嘘
今日もまた、嘘をついた。
いつから、それが当たり前になったのだろう。
自分が嫌いだった。だから、自分のことを好きになる人など現れないと思った。傷付くのが怖くて、人を愛しても、自分に嘘をついた。それは愛じゃないと。だが結局、叶わぬ想いに独り涙に濡れ、誰より傷付いていた。
些細なことでがむしゃらになった。必死に生きていた。何でも卒なく熟す人が羨ましかった。ただ自分は、不器用でがむしゃらに生きていくことしか出来なかった。
自分が嫌いだった。そのくせ、情けないほど自己愛に執着していた。傷付くのを恐れ、そして自分に甘えた。自分に逃げていた。
変えようと思った。自分のことを愛してもらえるように。自分の愛した人が、望む自分であるように。
偽るつもりはなかった。自分を変えたかっただけだ。自分に自信が持てるように。自分を好きになれるように。
だけど、今日もまた、嘘をついた。
いつしか、それが当たり前になっていた。
重ねた嘘は、理想の自分を創り上げた。自分の愛した人は、他の誰でもない、自分を愛してくれた。
その愛が、自分から離れていくのが怖かった。もっと自分を見て欲しくなった。
だから、今日もまた、嘘を重ねた。
この世界で最も愛する人は、皮肉にも、創り上げられた嘘の自分を愛した。それが、自分の求めた形だった。自分の求めた理想だった。
だけど、どうしてだろう。ずっと空に浸るような切なさが取れない。いくら言葉を重ねても、いくら身体を重ねても。愛しあっているというのに、束の解れていくような寂しさが拭えない。
その人を誰よりも愛していた。だから、その人の望む服を着飾った。言葉を着飾った。自分を着飾り、心を着飾った。

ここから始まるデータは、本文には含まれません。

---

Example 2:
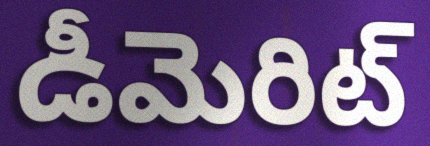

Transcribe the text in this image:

డీమెరిట్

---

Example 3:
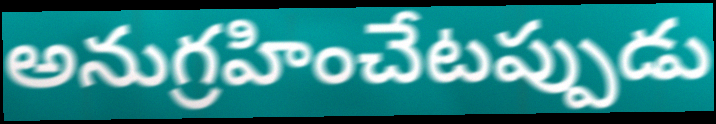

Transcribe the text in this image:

అనుగ్రహించేటప్పుడు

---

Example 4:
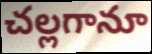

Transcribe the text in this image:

చల్లగానూ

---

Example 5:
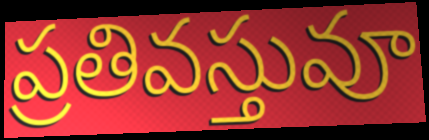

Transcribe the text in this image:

ప్రతివస్తువూ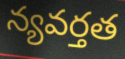
న్యవర్తతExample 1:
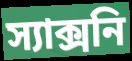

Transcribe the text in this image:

স্যাক্সনি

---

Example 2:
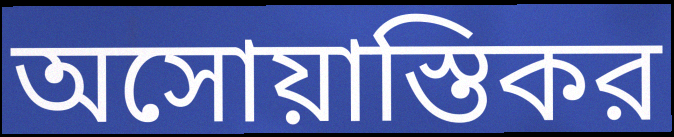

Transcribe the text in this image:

অসোয়াস্তিকর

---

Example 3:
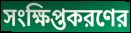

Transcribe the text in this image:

সংক্ষিপ্তকরণের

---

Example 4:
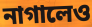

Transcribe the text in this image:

নাগালেও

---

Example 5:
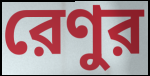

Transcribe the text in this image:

রেণুর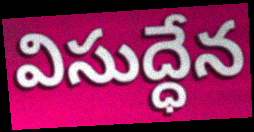
విసుద్ధేన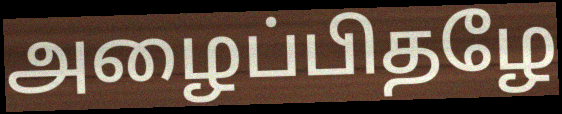
அழைப்பிதழேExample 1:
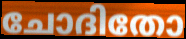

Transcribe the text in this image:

ചോദിതോ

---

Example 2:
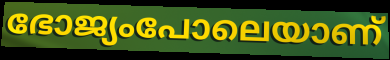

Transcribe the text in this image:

ഭോജ്യംപോലെയാണ്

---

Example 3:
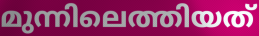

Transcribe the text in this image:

മുന്നിലെത്തിയത്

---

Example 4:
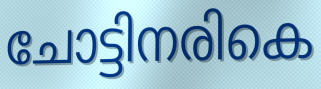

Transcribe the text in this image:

ചോട്ടിനരികെ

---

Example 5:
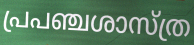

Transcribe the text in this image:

പ്രപഞ്ചശാസ്ത്ര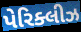
પેરિક્લીઝ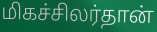
மிகச்சிலர்தான்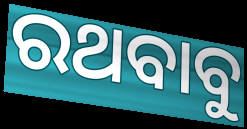
ରଥବାବୁ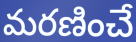
మరణించే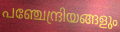
പഞ്ചേന്ദ്രിയങ്ങളും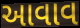
આવાવ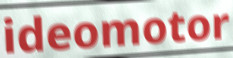
ideomotorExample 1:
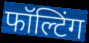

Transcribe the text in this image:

फॉल्टिंग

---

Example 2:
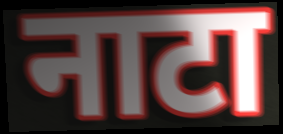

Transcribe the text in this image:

नाटा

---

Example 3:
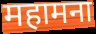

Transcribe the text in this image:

महामना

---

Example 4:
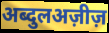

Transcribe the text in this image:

अब्दुलअज़ीज़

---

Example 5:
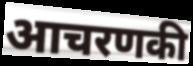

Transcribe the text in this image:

आचरणकी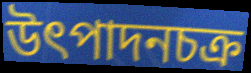
উৎপাদনচক্রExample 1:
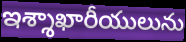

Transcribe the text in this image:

ఇశ్శాఖారీయులును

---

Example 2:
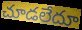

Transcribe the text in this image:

చూడలేదూ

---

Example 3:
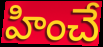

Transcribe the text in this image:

హించే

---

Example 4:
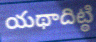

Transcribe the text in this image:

యథాదిట్ఠి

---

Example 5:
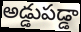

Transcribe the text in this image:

అడ్డుపడ్డాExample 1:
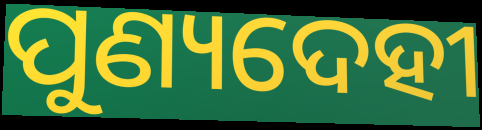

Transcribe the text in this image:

ପୁଣ୍ୟଦେହୀ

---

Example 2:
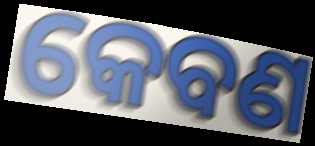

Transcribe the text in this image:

କେବଣ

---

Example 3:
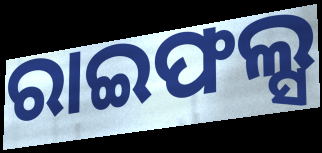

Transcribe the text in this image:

ରାଇଫଲ୍ସ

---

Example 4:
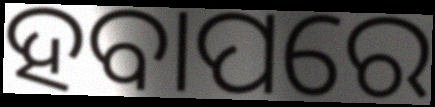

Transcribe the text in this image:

ହବାପରେ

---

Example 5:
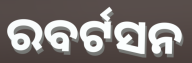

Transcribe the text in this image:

ରବର୍ଟସନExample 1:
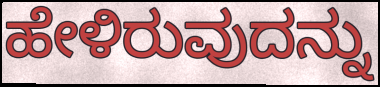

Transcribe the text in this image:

ಹೇಳಿರುವುದನ್ನು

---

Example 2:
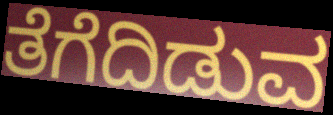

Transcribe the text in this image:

ತೆಗೆದಿಡುವ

自分の愛した人は、一体誰を愛しているのだろう。自分は一体、誰なのだろう。今となってはもう、本当の自分が分からない。自分の顔が分からない。自分の心が……、分からない。
だから、今日もまた、嘘をついた。
自分が嫌いだった。だけど今の自分は、その好嫌の感情すら感知出来ない。自分が自分でなくなっていく。どれが本当の自分で、どれが嘘の自分なのだろう。
今日ついた嘘は判る。だけど、積み重ねた嘘が判らない。今日の嘘も、いずれ積み重ねた嘘になるのだろう。
誰か、本当の自分を教えてください。
そして、本当の顔を罵ってください。本当の心を叱咤してください。
本当は、誰よりも愛していた、本当の自分を見付けてください。
傷付いてもいい。がむしゃらだった、本当の自分を蔑んでください。
それが、生きていくということなのです。